— Dataset excerpt —
◇ ◇ ◇ ◇ ◇ ◇ ◇

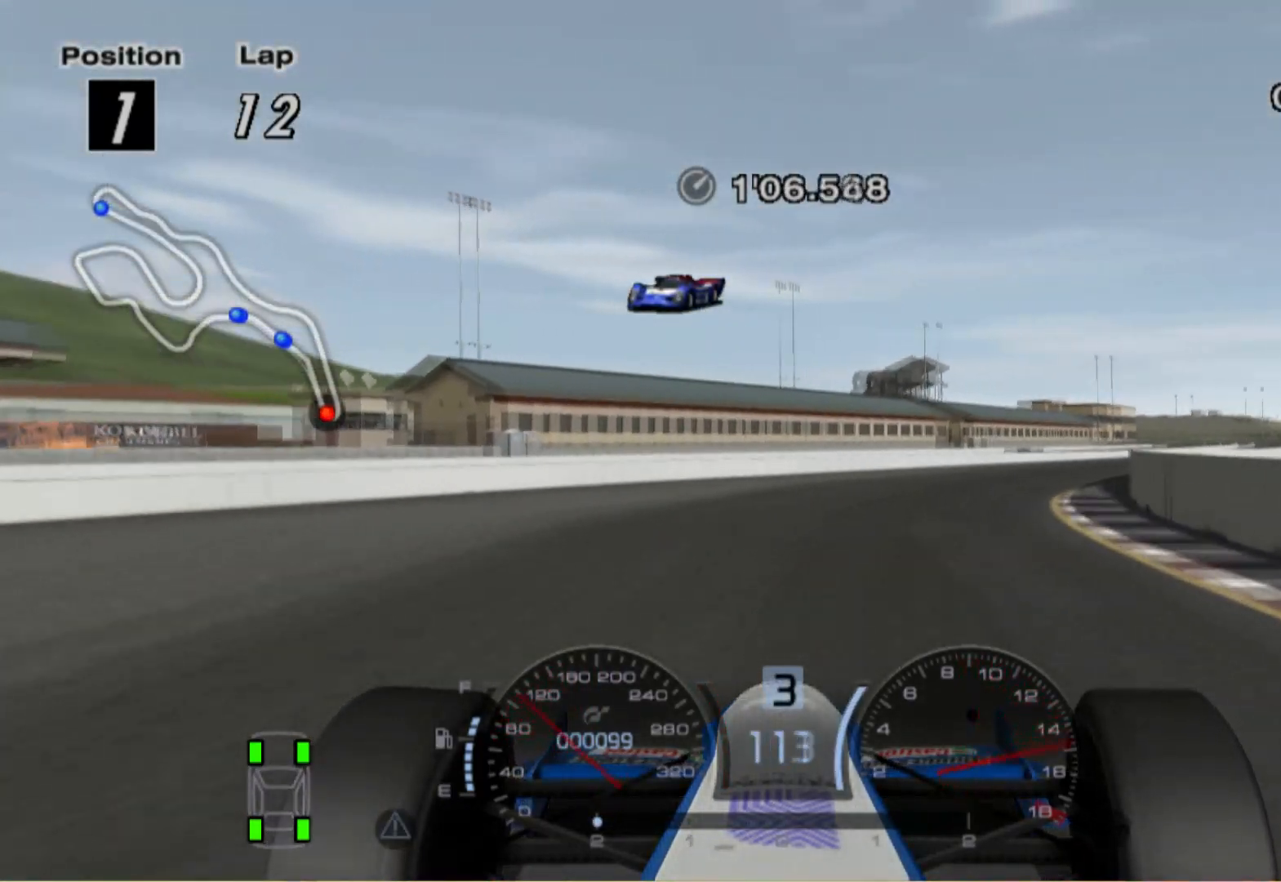
{"buttons": ["A"], "left_stick": "right", "right_stick": "center", "events": [[220, "left_stick", "right"], [380, "A", "down"]]}
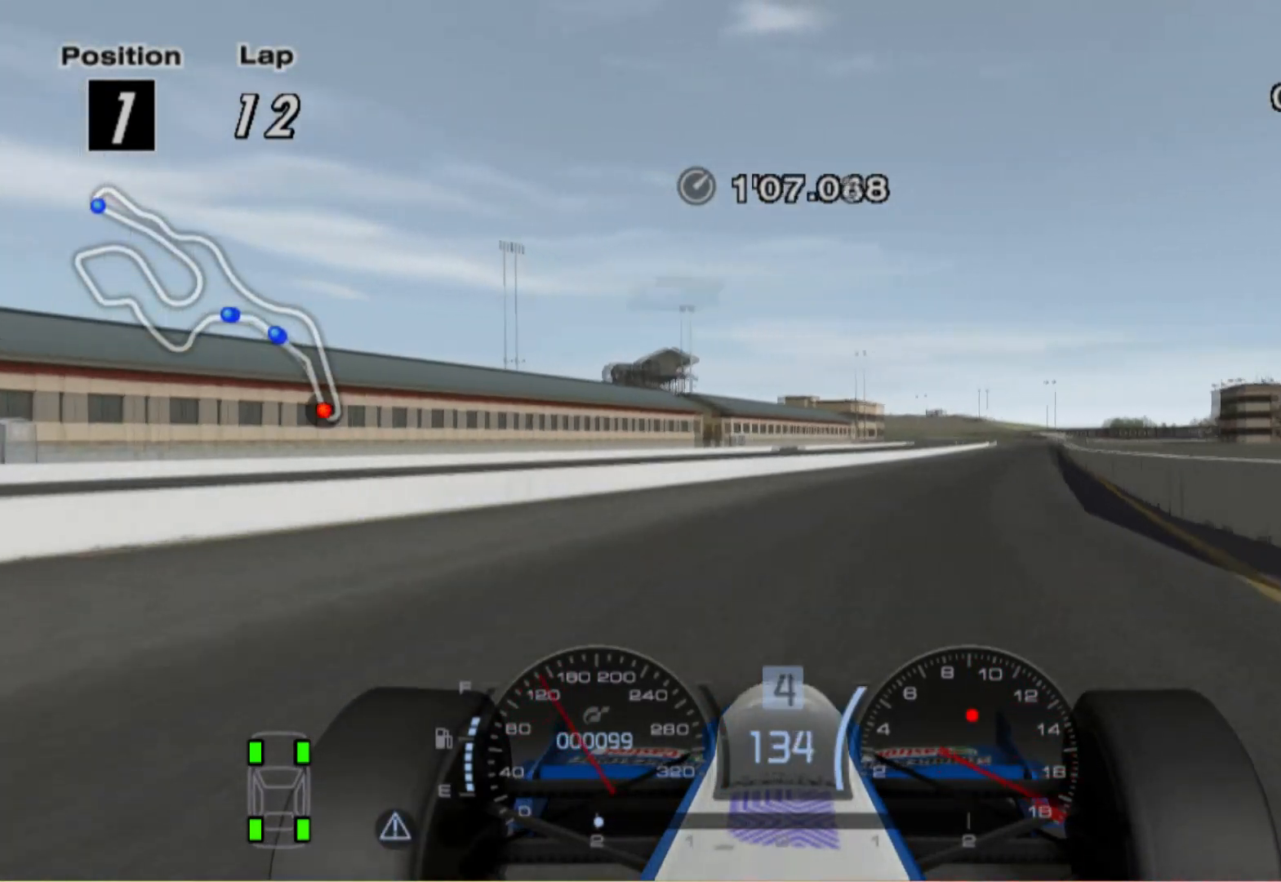
{"buttons": [], "left_stick": "center", "right_stick": "center", "events": [[40, "A", "up"], [220, "left_stick", "center"]]}
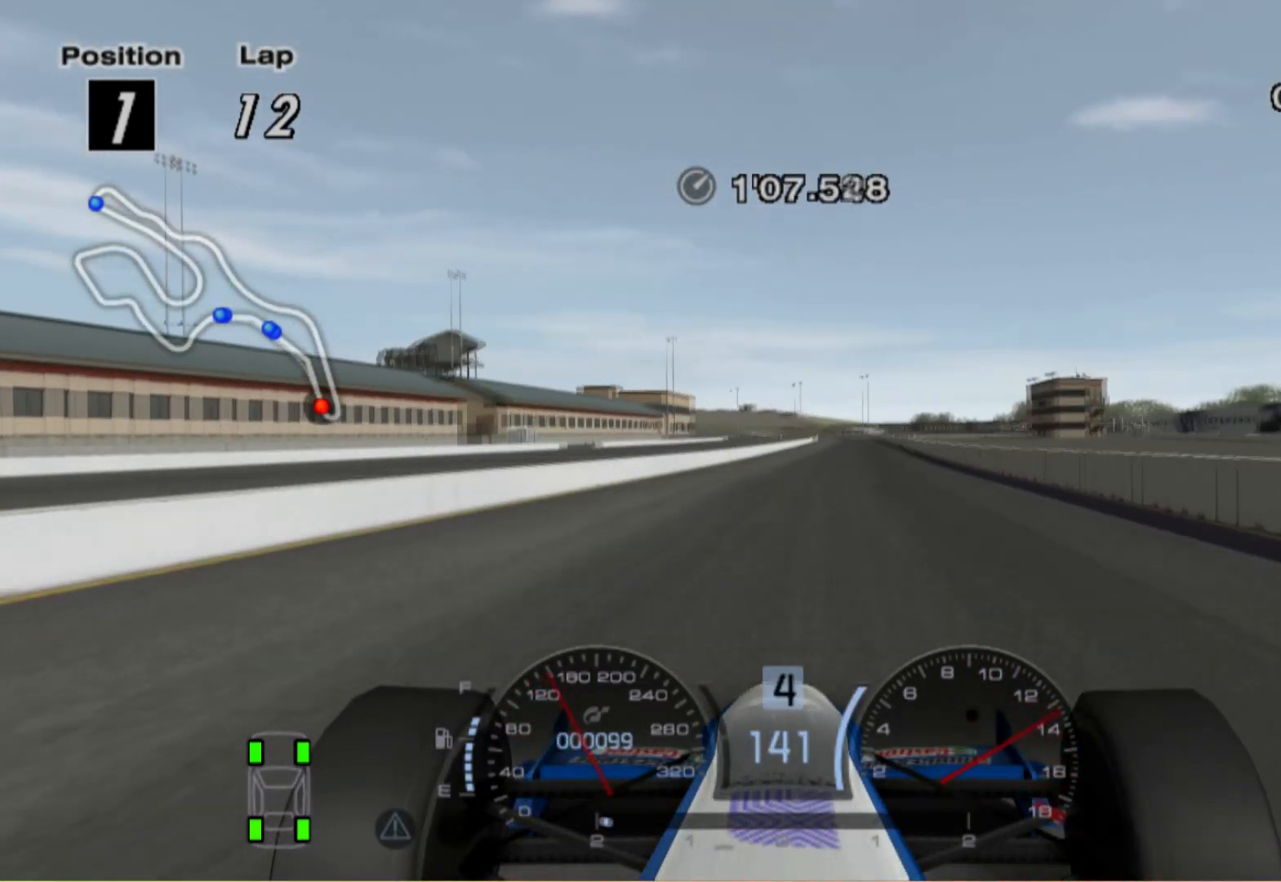
{"buttons": [], "left_stick": "center", "right_stick": "center", "events": [[60, "left_stick", "left"], [160, "left_stick", "center"]]}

◇ ◇ ◇ ◇ ◇ ◇ ◇

Output the data above without changes, apart from leaving out the pictures.

{"buttons": ["A"], "left_stick": "right", "right_stick": "center", "events": [[220, "left_stick", "right"], [380, "A", "down"]]}
{"buttons": [], "left_stick": "center", "right_stick": "center", "events": [[40, "A", "up"], [220, "left_stick", "center"]]}
{"buttons": [], "left_stick": "center", "right_stick": "center", "events": [[60, "left_stick", "left"], [160, "left_stick", "center"]]}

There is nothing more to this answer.